O crescimento veio junto com novas ofertas de serviço, que ajudaram a loja a se manter entre as principais no segmento em Caxias. A mais recente foi agregar um setor de produtos voltados para a cultura nerd, trazendo consigo outra clientela. Para Garcia, saber se reinventar é fundamental para não ficar pra trás num mercado que atrai cada vez mais empreendedores:
– Quem não se reinventa acaba ficando para trás. Com o tempo fui mudando o design, para oferecer uma experiência diferente, e apostando em uma equipe cada vez mais instruída, para que o cliente possa ter uma breve aula sobre o assunto. Outro movimento foi este de investir em colecionáveis de cultura pop.
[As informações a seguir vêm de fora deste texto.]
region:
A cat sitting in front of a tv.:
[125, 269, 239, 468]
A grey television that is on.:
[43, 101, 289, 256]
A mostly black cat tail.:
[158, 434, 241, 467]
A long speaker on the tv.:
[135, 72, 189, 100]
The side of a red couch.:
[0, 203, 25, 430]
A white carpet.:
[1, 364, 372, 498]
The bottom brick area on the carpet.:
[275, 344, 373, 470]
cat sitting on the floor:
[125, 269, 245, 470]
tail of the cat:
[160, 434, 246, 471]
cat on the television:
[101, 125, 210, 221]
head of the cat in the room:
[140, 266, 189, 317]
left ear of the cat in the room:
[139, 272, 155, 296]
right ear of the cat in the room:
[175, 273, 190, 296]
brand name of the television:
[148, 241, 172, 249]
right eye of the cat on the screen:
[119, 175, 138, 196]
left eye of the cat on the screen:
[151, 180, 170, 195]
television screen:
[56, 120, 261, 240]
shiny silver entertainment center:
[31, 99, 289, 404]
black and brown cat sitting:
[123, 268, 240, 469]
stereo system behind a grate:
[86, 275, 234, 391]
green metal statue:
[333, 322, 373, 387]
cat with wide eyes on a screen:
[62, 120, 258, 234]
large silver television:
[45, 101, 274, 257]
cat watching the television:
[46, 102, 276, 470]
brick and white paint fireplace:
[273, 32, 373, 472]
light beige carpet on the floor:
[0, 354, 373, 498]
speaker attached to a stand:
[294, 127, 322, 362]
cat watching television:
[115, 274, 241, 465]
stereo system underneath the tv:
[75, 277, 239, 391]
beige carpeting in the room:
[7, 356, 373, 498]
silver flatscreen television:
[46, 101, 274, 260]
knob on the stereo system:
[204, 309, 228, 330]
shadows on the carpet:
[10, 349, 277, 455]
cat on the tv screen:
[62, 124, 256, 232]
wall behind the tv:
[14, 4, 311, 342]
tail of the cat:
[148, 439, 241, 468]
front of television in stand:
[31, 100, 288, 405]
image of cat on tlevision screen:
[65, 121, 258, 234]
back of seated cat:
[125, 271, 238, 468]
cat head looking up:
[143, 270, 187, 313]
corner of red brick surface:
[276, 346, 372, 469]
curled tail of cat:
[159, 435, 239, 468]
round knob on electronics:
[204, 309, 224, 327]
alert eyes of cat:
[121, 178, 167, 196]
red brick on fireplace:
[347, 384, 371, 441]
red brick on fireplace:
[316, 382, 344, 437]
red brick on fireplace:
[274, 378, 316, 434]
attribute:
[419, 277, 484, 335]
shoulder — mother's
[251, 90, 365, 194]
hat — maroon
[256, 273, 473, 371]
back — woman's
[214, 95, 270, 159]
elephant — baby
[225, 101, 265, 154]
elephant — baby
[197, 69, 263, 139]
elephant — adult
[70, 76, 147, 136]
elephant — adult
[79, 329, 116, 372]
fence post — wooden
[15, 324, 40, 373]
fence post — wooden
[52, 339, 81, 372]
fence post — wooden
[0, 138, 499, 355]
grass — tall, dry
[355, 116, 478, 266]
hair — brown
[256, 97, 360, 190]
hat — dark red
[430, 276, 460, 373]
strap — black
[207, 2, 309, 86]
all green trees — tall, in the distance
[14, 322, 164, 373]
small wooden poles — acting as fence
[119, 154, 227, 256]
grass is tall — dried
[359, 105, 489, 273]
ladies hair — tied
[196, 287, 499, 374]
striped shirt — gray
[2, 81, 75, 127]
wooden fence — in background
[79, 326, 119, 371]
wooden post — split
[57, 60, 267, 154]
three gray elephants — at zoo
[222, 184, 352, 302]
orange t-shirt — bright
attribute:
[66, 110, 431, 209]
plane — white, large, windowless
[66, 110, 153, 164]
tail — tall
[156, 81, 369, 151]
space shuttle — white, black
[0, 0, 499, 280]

Projetando ainda mais crescimento, Garcia, que já recebeu convites para instalar a loja em outros centros comerciais de Caxias, considera para os próximos anos a possibilidade de abrir filiais em outras cidades, dentro ou fora do Estado.
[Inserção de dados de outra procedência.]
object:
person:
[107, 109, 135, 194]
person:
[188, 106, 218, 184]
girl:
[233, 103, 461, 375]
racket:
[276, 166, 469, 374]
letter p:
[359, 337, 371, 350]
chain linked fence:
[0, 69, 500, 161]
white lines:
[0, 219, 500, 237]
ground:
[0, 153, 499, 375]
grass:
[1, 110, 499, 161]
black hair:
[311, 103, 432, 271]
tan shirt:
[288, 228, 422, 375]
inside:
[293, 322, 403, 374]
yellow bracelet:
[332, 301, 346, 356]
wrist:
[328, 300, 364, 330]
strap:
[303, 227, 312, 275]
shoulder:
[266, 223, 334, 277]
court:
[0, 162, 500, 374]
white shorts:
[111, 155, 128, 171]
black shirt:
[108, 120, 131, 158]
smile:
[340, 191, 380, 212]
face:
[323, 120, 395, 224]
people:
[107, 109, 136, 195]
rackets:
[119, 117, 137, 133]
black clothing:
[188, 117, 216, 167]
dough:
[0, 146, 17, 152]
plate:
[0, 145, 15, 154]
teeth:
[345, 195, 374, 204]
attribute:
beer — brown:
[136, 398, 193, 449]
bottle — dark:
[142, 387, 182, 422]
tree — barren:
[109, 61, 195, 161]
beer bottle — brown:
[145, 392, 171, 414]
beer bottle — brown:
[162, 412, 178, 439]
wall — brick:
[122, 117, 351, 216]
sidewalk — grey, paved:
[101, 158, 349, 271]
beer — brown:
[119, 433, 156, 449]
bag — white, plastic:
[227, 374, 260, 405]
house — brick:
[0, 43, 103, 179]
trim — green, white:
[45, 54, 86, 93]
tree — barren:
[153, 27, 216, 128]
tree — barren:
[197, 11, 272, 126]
Marca caxiense virou referência nacional
O caxiense Filipe Lamonatto, 42, ex-metalúrgico, descobriu como seria possível realizar um sonho de criança ao conhecer as habilidades para o trabalho em vidro de Danilo Gobbi, que viraria seu sócio na marca Oikos (família, em grego). Especializada em confeccionar piteiras e bongs cheias de estilo (os designs são criados pela namorada de Filipe, a tatuadora Roberta Seibert), a marca está presente em praticamente todas as head shops do sul e sudeste do Brasil.
– Nosso diferencial é o corpo a corpo com o cliente. Eu encho o carro de mercadorias e bato de porta em porta de Caxias até São Paulo, apresento o produto, o conceito da marca, e assim vou ganhando a confiança e aumentando a clientela. Chego a rodar 7 mil quilômetros por mês indo de tabacaria em tabacaria – revela.
Filipe não imaginava que a marca que criou quase que despretensiosamente teria um crescimento tão grande num espaço de tempo tão curto. São menos de cinco anos desde que lançou a Oikos na Expocannabis, no Uruguai.
– Certamente contribuiu muito o fato de que o Brasil começou a falar mais abertamente sobre o assunto, mas é igualmente importante a conscientização sobre redução de danos. Que se a pessoa fumar com uma piteira de vidro não vai deixar cheiro na mão dela, que vai filtrar e deixar a fumaça mais fria na hora que ela entrar na boca. Fora o fato de as pessoas gostarem de tudo o que é colecionável. Nós temos atualmente 90 modelos de piteiras de vidro e 20 modelos de bongs, além das camisetas e bonés – complementa.